>>
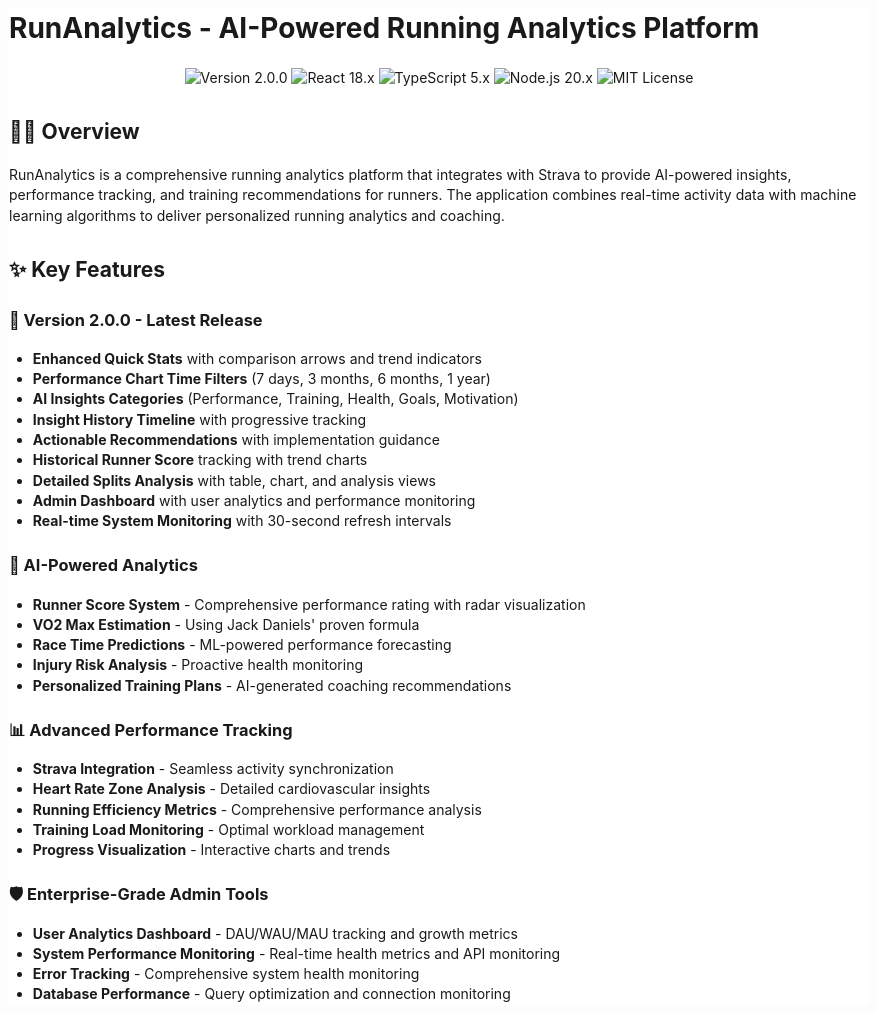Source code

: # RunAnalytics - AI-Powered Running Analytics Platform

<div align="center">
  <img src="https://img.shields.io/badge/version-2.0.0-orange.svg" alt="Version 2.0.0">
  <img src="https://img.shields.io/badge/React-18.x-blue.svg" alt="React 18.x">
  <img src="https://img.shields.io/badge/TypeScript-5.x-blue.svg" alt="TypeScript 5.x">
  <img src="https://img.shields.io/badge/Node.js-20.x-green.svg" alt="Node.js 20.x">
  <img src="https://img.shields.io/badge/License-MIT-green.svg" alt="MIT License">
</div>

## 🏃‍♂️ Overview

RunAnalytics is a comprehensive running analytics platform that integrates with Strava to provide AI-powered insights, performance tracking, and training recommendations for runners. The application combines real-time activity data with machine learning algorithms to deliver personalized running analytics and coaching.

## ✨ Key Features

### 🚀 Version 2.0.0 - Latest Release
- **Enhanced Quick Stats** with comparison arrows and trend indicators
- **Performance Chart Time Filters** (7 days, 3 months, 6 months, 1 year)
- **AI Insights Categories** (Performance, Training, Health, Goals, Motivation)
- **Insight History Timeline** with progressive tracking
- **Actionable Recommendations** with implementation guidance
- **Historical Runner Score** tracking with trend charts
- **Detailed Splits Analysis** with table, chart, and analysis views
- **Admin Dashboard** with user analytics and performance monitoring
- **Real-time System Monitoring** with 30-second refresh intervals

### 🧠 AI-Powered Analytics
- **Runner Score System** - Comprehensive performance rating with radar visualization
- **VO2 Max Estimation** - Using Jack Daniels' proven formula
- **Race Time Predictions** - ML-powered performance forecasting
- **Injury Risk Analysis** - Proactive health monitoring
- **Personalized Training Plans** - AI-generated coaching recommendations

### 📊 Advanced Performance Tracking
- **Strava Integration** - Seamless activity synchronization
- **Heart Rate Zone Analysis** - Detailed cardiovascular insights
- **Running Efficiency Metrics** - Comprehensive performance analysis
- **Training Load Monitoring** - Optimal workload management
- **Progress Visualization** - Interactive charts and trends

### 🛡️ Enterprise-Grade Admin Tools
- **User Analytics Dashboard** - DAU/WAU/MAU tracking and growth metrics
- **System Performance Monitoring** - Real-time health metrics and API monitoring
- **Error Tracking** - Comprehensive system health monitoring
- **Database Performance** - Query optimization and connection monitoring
<<
Please copy the lines above verbatim, from start to finish, leaving out the picture.

Source code

: # RunAnalytics - AI-Powered Running Analytics Platform

<div align="center">
  <img src="https://img.shields.io/badge/version-2.0.0-orange.svg" alt="Version 2.0.0">
  <img src="https://img.shields.io/badge/React-18.x-blue.svg" alt="React 18.x">
  <img src="https://img.shields.io/badge/TypeScript-5.x-blue.svg" alt="TypeScript 5.x">
  <img src="https://img.shields.io/badge/Node.js-20.x-green.svg" alt="Node.js 20.x">
  <img src="https://img.shields.io/badge/License-MIT-green.svg" alt="MIT License">
</div>

## 🏃‍♂️ Overview

RunAnalytics is a comprehensive running analytics platform that integrates with Strava to provide AI-powered insights, performance tracking, and training recommendations for runners. The application combines real-time activity data with machine learning algorithms to deliver personalized running analytics and coaching.

## ✨ Key Features

### 🚀 Version 2.0.0 - Latest Release
- **Enhanced Quick Stats** with comparison arrows and trend indicators
- **Performance Chart Time Filters** (7 days, 3 months, 6 months, 1 year)
- **AI Insights Categories** (Performance, Training, Health, Goals, Motivation)
- **Insight History Timeline** with progressive tracking
- **Actionable Recommendations** with implementation guidance
- **Historical Runner Score** tracking with trend charts
- **Detailed Splits Analysis** with table, chart, and analysis views
- **Admin Dashboard** with user analytics and performance monitoring
- **Real-time System Monitoring** with 30-second refresh intervals

### 🧠 AI-Powered Analytics
- **Runner Score System** - Comprehensive performance rating with radar visualization
- **VO2 Max Estimation** - Using Jack Daniels' proven formula
- **Race Time Predictions** - ML-powered performance forecasting
- **Injury Risk Analysis** - Proactive health monitoring
- **Personalized Training Plans** - AI-generated coaching recommendations

### 📊 Advanced Performance Tracking
- **Strava Integration** - Seamless activity synchronization
- **Heart Rate Zone Analysis** - Detailed cardiovascular insights
- **Running Efficiency Metrics** - Comprehensive performance analysis
- **Training Load Monitoring** - Optimal workload management
- **Progress Visualization** - Interactive charts and trends

### 🛡️ Enterprise-Grade Admin Tools
- **User Analytics Dashboard** - DAU/WAU/MAU tracking and growth metrics
- **System Performance Monitoring** - Real-time health metrics and API monitoring
- **Error Tracking** - Comprehensive system health monitoring
- **Database Performance** - Query optimization and connection monitoring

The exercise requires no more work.